Die Beraterin und Göttin

Monika Müller-Lochner

Fürsorglich und liebevoll sind zwei sehr treffende Beschreibungen für Monika. Sie ist ein Mensch, der dafür geboren zu sein scheint, anderen dienen zu wollen. Das ist eine wunderbare Gabe, die sie täglich, mit überschäumender Lebensfreude umsetzt. Ihren Sohn Leopold, hat sie als Mutter, wie selbstverständlich, an die erste Stelle ihrer internen Prioritätenliste gesetzt. Danach kommen all die anderen wichtigen Dinge im Leben. Da sie die Kräuter als Wegbegleiter dabei hat und sie das, was sie anderen empfiehlt auch selber umsetzt, kann sie sehr gut mit ihren Unzulänglichkeiten umgehen und ist in der Lage, eines der größten Geschenke im Leben zu nutzen, nämlich über sich selber lachen zu können.

Wird der Name Monika aus dem Lateinischen „Monere“ abgeleitet, bedeutet das „Beraterin“. Menschen zu beraten, ist eine weitere hervorragende Eigenschaft von Monika. Ein Berater kann wie ein Wegweiser sein. Der Wegweiser selbst geht nicht den Weg. Er weist ihn. Somit kann er auf seinem eigenen Weg bleiben und trotzdem anderen besser auf ihrem eigenen Weg weiter helfen. Monika folgt fast unbeirrt ihrem eigenen Weg und hilft Ratsuchenden auf deren Wegen weiter.

 

Leiten wir den Namen aus dem Griechischen ab, wird von „der Einzigen“, „der Einzigartigen“, aber auch von „der Einsamen“ gesprochen. Jeder Mensch ist einzigartig. Das kommt bei Monika wunderbar zum Tragen, da sie in ihrer eigenen Zeit lebt.
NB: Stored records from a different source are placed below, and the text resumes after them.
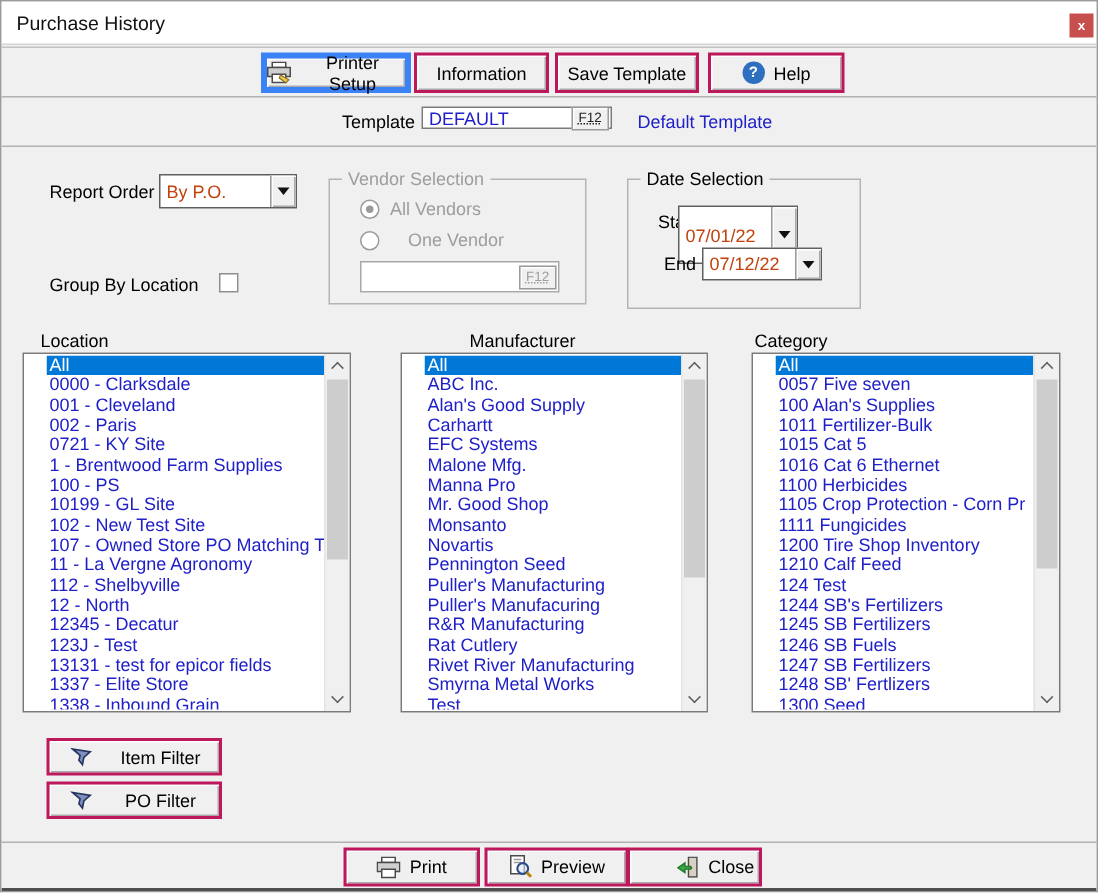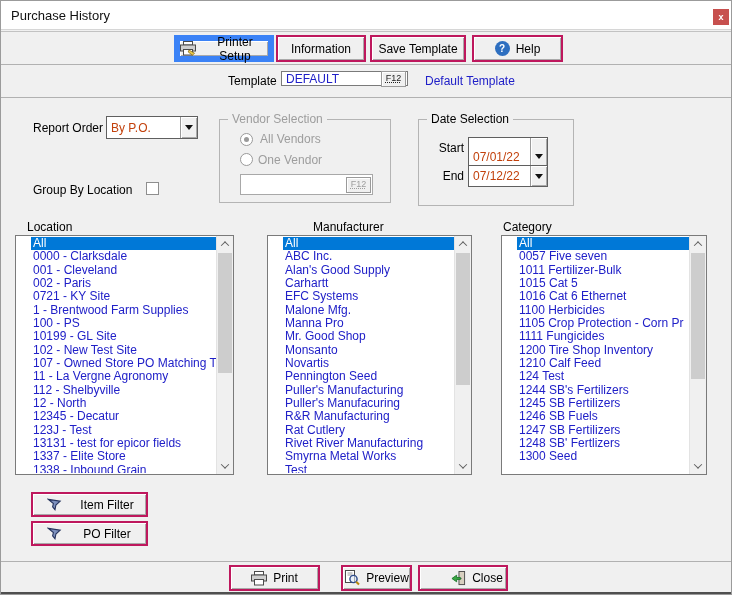--- a/index.html
+++ b/index.html
@@ -35,7 +35,7 @@
     box-shadow: inset 1px 1px 0 #ffffff, inset -1px -1px 0 #a9a9a9;
     display:flex; align-items:center; justify-content:center; gap:6px;
     font-family:"Liberation Sans",sans-serif; font-size:12px; color:#000; cursor:default; }
-  .win-btn.focused { border:6px solid #3b82f6; }
+  .win-btn.focused { border:4px solid #3b82f6; }
   .win-btn .icn { display:flex; align-items:center; }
Sie kommt und geht, wie es ihr passt und trotzdem kann man lächelnd erkennen, dass ein Zusammentreffen immer zur rechten Zeit geschieht. Lebt sie ihre Lebenszeit in der Erdenzeit, oder mit der Elfenzeit? Durch so etwas entsteht ein großer Raum für Spontanität, die den Augenblick mit einer nicht berechneten Situation konfrontiert. Das macht alles sehr lebendig. Wenn die richtige Verbindung nach innen da ist, wächst das wunderbare, selbstwertsteigernde Lebensgefühl ständig an. Das kann auf andere überspringen. Es ist hochgradig ansteckend und dabei sehr bekömmlich für das gemeinsame Leben.

 

Leitet man den Namen aus dem Phönizischen ab, dann kommen wir auf den Begriff der „Göttin“. Monika erkennt, dass in ihr eine Göttin schlummert – witziger Weise eine, die sich nicht voll ins Tageslicht stellen mag. Sie möchte nicht arrogant erscheinen, fühlt jedoch intuitiv, dass in ihr und allen anderen das absolut Erfüllende, Göttliche vorhanden ist. Sie erkennt es so, wie es alle spirituellen Lehren aufzeigen. Ich bin Gott. Ich bin die Göttin. Ich habe den Anspruch auf alles Glück dieser Erde, so wie alle anderen auch. Ich bin Monika, die Göttin.